Ron: Absolutely! While there were many lessons learned over the past year, I would say that the most important learnings and best practices are the following:
- Write down reality: Don’t make the standards aspirational at the beginning. Instead, make them very practical and attainable to encourage everyone to understand and follow them.
- Be judicious in demands on teams: My advice to the team when we started this effort was to limit the number of standards that we put in the Require and Deprecate rings to a small handful of important things we needed teams to do. It’s easy to overwhelm teams with unfunded mandates. I’d put our conscious choice to make them primarily forward-looking in this category as well. It is unlikely for teams to have sufficient space in their roadmaps for rewrites, and asking teams to rewrite things merely to adopt the standards is a recipe for disappointment.
- Give non-architects a voice: Originally, we focused on working within the architecture team but realized that non-architect principal engineers needed to be involved as well; they bring a different perspective to the table. Our open process also helps to bring in other voices.
- Communicate widely and often: Everyone needs to hear why standards are needed and reduce the FUD around them. Communicating across the organization about what we were doing helped the architects sell it to their teams when it was time to roll it out.
- Get an executive sponsor: Like any change management process, you need a strong executive champion behind the effort to help get everyone aligned on why it’s important for the company to do this.

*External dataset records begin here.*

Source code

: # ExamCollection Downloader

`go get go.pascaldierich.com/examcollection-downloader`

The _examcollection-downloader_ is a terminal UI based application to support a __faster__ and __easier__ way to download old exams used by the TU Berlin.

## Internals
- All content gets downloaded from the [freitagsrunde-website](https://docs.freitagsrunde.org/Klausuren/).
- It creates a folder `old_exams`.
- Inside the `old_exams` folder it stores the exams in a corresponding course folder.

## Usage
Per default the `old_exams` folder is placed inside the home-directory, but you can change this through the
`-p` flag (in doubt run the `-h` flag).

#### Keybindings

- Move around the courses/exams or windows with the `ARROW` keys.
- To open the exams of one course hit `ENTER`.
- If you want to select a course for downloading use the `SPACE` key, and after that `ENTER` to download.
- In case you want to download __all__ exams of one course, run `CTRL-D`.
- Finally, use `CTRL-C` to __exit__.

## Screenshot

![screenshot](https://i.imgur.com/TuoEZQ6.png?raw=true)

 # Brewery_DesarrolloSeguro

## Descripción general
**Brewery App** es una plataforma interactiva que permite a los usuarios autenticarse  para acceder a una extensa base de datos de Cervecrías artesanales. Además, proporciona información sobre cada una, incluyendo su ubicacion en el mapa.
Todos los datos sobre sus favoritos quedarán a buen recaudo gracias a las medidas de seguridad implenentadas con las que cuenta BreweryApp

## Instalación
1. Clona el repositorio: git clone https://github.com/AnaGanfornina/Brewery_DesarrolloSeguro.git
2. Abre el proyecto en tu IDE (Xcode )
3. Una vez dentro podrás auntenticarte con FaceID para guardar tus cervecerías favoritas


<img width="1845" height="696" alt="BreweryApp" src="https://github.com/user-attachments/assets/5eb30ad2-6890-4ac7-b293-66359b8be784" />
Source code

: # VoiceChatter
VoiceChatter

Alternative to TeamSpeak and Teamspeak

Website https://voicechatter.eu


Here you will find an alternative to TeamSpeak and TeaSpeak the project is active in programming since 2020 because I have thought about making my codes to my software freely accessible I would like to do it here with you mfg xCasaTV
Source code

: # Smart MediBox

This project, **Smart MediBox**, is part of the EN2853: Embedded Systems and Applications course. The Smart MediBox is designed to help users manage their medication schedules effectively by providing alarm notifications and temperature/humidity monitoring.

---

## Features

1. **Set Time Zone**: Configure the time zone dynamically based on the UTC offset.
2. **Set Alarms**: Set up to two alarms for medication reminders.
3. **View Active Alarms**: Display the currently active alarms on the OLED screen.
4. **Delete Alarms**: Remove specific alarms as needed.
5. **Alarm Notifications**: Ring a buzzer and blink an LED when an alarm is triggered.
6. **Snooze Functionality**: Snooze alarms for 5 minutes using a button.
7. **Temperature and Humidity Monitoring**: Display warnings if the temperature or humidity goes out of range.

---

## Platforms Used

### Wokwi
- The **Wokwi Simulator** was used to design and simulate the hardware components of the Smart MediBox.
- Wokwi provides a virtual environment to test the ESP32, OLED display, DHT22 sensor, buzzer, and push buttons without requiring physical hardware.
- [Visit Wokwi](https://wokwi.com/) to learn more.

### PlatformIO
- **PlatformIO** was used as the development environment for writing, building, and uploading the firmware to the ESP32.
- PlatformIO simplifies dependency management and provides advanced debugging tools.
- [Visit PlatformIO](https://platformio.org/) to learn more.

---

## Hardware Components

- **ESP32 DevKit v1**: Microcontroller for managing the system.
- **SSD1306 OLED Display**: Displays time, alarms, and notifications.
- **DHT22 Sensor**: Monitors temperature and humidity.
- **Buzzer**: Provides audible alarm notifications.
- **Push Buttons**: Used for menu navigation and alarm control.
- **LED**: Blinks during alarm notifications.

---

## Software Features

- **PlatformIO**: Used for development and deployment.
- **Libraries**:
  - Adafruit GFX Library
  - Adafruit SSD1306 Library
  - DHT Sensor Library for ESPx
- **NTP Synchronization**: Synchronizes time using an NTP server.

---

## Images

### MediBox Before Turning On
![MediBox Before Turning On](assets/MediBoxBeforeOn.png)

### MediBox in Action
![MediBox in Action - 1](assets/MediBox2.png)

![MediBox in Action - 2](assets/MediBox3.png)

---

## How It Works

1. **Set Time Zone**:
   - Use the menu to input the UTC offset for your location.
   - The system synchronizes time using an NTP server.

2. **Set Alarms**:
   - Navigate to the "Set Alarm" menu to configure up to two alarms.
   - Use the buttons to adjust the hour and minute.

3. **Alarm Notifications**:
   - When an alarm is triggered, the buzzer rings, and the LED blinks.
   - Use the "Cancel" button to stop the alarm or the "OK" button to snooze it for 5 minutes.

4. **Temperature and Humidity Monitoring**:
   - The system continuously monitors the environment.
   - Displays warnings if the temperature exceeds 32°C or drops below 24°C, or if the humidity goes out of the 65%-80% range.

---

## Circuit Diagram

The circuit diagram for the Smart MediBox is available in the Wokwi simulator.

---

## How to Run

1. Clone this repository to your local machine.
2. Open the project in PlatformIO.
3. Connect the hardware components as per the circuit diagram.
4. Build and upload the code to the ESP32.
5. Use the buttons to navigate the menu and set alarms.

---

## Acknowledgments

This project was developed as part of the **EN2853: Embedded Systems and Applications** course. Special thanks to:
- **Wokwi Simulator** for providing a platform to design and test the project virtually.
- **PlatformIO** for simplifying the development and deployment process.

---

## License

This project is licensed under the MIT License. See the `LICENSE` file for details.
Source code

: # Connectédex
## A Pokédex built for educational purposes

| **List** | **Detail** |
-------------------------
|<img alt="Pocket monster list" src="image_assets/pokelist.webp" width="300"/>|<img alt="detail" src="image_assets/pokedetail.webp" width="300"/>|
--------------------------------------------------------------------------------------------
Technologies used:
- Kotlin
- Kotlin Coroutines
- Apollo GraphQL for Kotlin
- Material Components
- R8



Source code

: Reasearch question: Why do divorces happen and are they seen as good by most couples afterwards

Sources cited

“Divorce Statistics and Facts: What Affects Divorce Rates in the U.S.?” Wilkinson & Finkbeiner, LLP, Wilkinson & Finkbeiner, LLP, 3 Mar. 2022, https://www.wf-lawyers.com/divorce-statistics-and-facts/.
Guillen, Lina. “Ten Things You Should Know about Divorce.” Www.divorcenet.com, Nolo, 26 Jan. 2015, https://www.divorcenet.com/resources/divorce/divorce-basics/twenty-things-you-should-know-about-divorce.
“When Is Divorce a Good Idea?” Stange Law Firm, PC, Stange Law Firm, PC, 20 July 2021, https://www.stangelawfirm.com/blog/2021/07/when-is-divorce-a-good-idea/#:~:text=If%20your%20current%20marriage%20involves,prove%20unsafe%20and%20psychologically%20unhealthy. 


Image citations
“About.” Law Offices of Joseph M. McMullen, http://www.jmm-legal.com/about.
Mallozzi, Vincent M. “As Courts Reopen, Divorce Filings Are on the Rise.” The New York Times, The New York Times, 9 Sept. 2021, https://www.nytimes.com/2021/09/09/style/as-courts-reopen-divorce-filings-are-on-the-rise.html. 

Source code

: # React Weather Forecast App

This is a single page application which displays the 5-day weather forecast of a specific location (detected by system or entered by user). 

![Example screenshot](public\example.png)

New Relic: What’s up next for the engineering standards?
Ron: We endeavor to publish quarterly updates to the engineering standards so that they continue to evolve as New Relic continues to innovate. We’re currently on our third release of the standards since we introduced them.
The next thing we’re doing is building a scorecard of how well our teams are doing with respect to the standards. This scorecard will also reflect on the standards themselves, giving the architecture team some direction for where to take the standards. While that requires a bit of value judgment around the importance of certain standards, we will be focusing on the ones that impact either velocity or incidents. The scorecard will then show us whether there is a correlation between a higher degree of standards compliance and fewer incidents, for example, or higher velocity.
Further down the road, we’ll be looking at open-sourcing our standards tooling and maybe even the standards themselves.